:: PROVIDED DATA ::
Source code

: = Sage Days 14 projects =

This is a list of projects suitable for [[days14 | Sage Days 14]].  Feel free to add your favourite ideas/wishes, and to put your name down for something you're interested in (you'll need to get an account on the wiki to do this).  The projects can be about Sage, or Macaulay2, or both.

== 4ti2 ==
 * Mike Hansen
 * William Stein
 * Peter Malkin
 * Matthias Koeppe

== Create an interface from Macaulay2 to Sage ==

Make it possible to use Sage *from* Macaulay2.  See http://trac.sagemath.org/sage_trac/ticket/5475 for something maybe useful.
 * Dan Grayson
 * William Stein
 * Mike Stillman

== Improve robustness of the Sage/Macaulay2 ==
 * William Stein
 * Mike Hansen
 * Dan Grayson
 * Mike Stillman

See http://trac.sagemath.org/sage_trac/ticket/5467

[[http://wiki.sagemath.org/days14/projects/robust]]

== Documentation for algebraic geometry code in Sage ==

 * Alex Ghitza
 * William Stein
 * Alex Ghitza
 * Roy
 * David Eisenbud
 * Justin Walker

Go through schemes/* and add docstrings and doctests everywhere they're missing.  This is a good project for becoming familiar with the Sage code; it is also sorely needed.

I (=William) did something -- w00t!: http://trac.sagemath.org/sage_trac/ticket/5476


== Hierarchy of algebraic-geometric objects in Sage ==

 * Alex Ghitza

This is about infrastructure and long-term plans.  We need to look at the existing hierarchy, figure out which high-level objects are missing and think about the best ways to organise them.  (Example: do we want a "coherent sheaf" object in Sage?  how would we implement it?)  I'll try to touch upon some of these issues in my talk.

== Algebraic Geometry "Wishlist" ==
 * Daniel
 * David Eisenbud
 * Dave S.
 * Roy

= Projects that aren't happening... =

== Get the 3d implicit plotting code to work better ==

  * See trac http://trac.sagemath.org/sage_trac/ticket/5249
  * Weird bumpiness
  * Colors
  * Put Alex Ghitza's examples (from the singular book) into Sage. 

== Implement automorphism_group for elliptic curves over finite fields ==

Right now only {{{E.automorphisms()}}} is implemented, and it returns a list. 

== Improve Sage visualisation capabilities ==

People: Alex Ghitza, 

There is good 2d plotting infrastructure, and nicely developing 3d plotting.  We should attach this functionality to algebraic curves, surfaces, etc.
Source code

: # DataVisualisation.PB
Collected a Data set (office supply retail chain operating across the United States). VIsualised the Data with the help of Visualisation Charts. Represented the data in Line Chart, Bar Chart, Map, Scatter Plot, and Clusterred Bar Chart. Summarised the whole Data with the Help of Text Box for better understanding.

:: TASK DETAILS ::
Every entry above, from first to last, should be repeated exactly.

:: TASK SOLUTION ::
Source code

: = Sage Days 14 projects =

This is a list of projects suitable for [[days14 | Sage Days 14]].  Feel free to add your favourite ideas/wishes, and to put your name down for something you're interested in (you'll need to get an account on the wiki to do this).  The projects can be about Sage, or Macaulay2, or both.

== 4ti2 ==
 * Mike Hansen
 * William Stein
 * Peter Malkin
 * Matthias Koeppe

== Create an interface from Macaulay2 to Sage ==

Make it possible to use Sage *from* Macaulay2.  See http://trac.sagemath.org/sage_trac/ticket/5475 for something maybe useful.
 * Dan Grayson
 * William Stein
 * Mike Stillman

== Improve robustness of the Sage/Macaulay2 ==
 * William Stein
 * Mike Hansen
 * Dan Grayson
 * Mike Stillman

See http://trac.sagemath.org/sage_trac/ticket/5467

[[http://wiki.sagemath.org/days14/projects/robust]]

== Documentation for algebraic geometry code in Sage ==

 * Alex Ghitza
 * William Stein
 * Alex Ghitza
 * Roy
 * David Eisenbud
 * Justin Walker

Go through schemes/* and add docstrings and doctests everywhere they're missing.  This is a good project for becoming familiar with the Sage code; it is also sorely needed.

I (=William) did something -- w00t!: http://trac.sagemath.org/sage_trac/ticket/5476


== Hierarchy of algebraic-geometric objects in Sage ==

 * Alex Ghitza

This is about infrastructure and long-term plans.  We need to look at the existing hierarchy, figure out which high-level objects are missing and think about the best ways to organise them.  (Example: do we want a "coherent sheaf" object in Sage?  how would we implement it?)  I'll try to touch upon some of these issues in my talk.

== Algebraic Geometry "Wishlist" ==
 * Daniel
 * David Eisenbud
 * Dave S.
 * Roy

= Projects that aren't happening... =

== Get the 3d implicit plotting code to work better ==

  * See trac http://trac.sagemath.org/sage_trac/ticket/5249
  * Weird bumpiness
  * Colors
  * Put Alex Ghitza's examples (from the singular book) into Sage. 

== Implement automorphism_group for elliptic curves over finite fields ==

Right now only {{{E.automorphisms()}}} is implemented, and it returns a list. 

== Improve Sage visualisation capabilities ==

People: Alex Ghitza, 

There is good 2d plotting infrastructure, and nicely developing 3d plotting.  We should attach this functionality to algebraic curves, surfaces, etc.
Source code

: # DataVisualisation.PB
Collected a Data set (office supply retail chain operating across the United States). VIsualised the Data with the help of Visualisation Charts. Represented the data in Line Chart, Bar Chart, Map, Scatter Plot, and Clusterred Bar Chart. Summarised the whole Data with the Help of Text Box for better understanding.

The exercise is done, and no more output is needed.